Does this sound crazy? Is this blasphemy? The dirty little secret they don’t like you to know is that’s how cloud players are doing it. First tier storage is always top notch, but if you talk about backing up several hundreds of terabytes of data, the backup solutions by the big vendors are prohibitively expensive. This industry looks a lot like a mafia racketeering business. Well if you don’t buy it you’ll get into trouble, you’ll lose your data. You won’t’ be able to handle it otherwise. Accidents do happen. The guys selling it even dress like mobsters in their suits. But won’t you miss out on cool things like deduplication? If your backup software supports it you can still have that. The licensing cost for this isn’t that bad a deal when compared to VLS storage costs. And do realize instead of 2100 TB you could make due to 2 25 TB. Hey that price even dropped even more.

When it comes to provisioning storage our strategy is to buy as much of your storage needs during the acquisition phase. That’s the only time deals can be made. The amount of discounts you’ll get will make you wonder what the markup in this market actually. It must be huge. And storage can’t cost as much as you think to build as they would like us to believe. Last time the storage sales guy even told us they were not making any money on the deal. Amazing how companies giving away their products have very good profit margins, highly paid employees with sales bonuses and 40.000 € cars If one vendor or reseller ever tells you that things will get cheaper with time, they are lying. They are actually saying their profit margins will increase during the life cycle of you storage solution.
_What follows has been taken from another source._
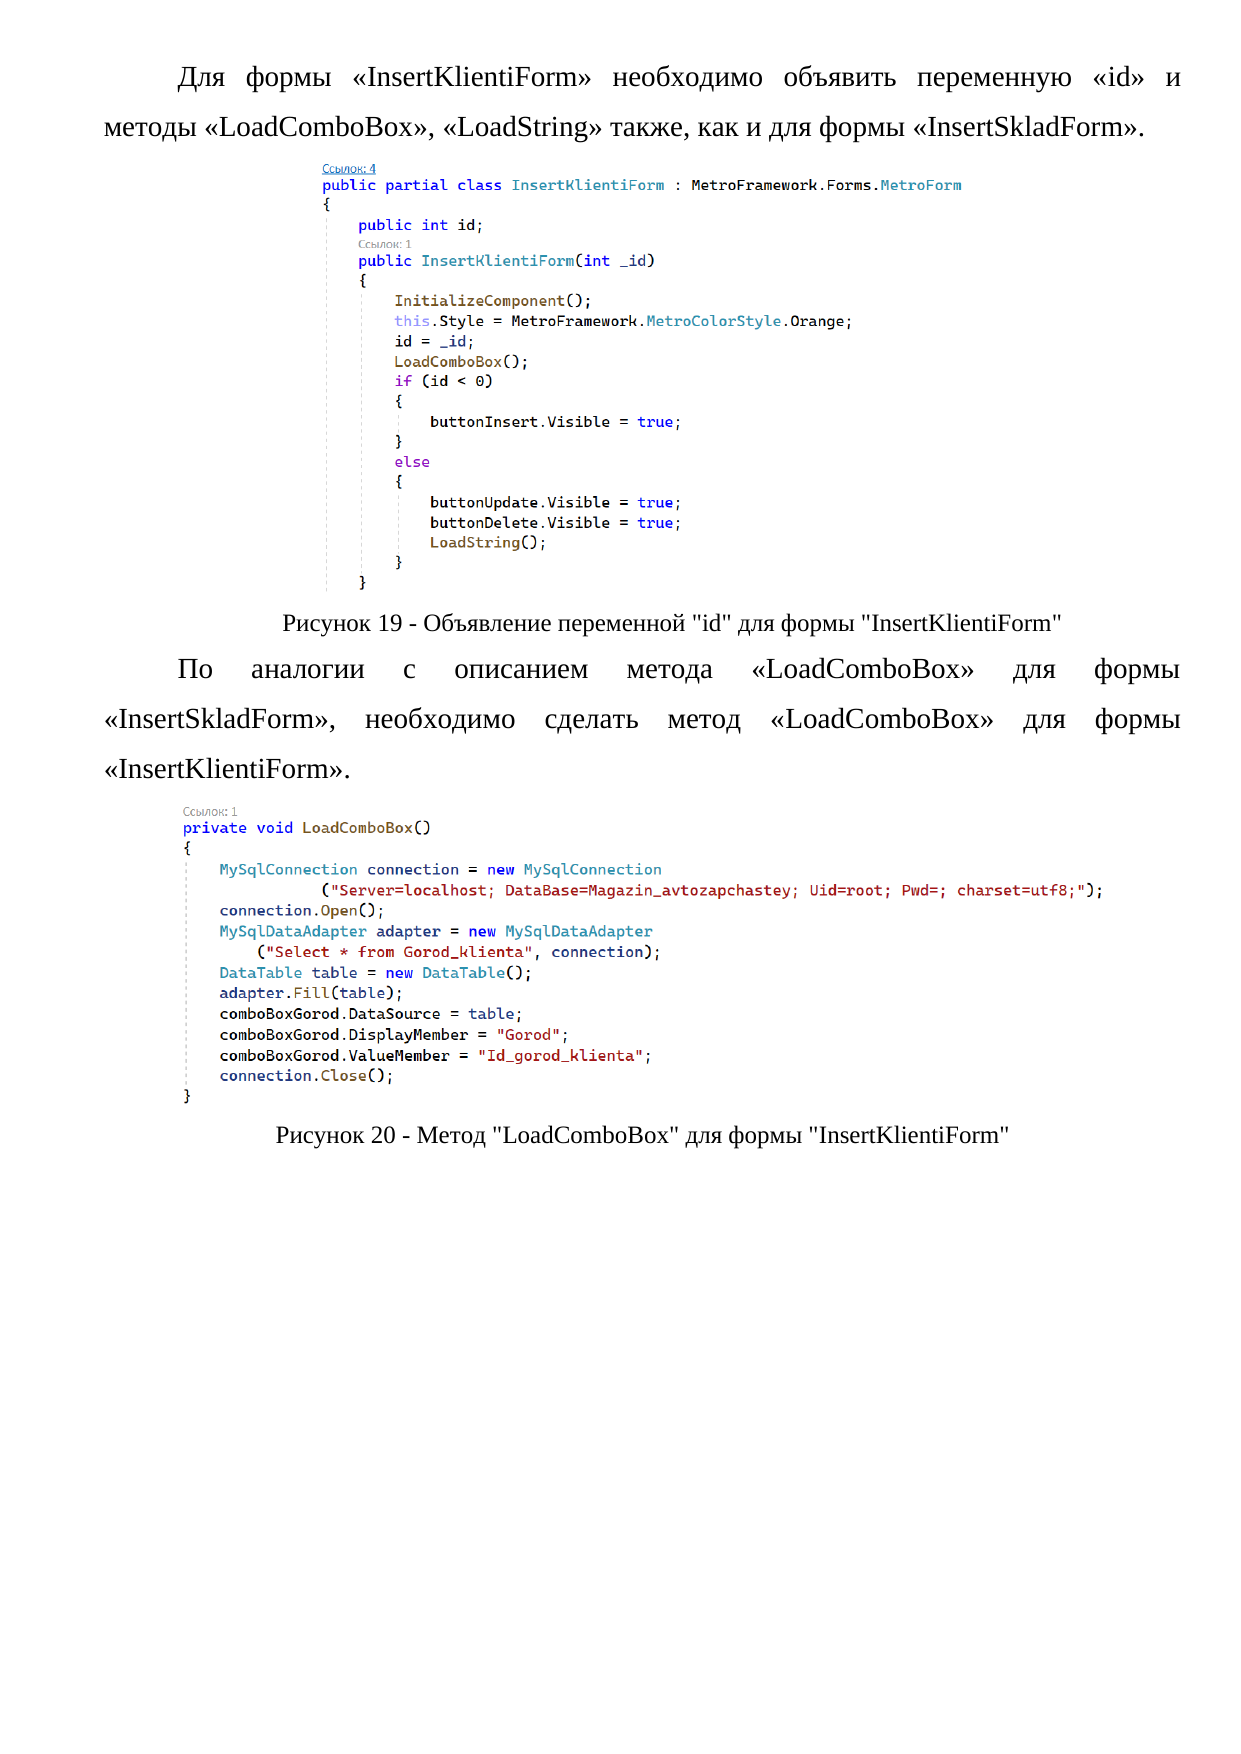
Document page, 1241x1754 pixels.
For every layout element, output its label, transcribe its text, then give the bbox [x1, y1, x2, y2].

Look, all 1st tier storage is going to be expensive. The best you can hope for is to get a good quality product that performs as promised and doesn’t let you down. We’ve been fortunate in that respect to our SAN solutions but when it comes to backup solutions I’m not pleased with the state of that industry. Backups are extremely important live savers, but for some reason the technology and products remain very buggy, error prone, labor intensive and become very expensive when the data volumes and backup requirements rise.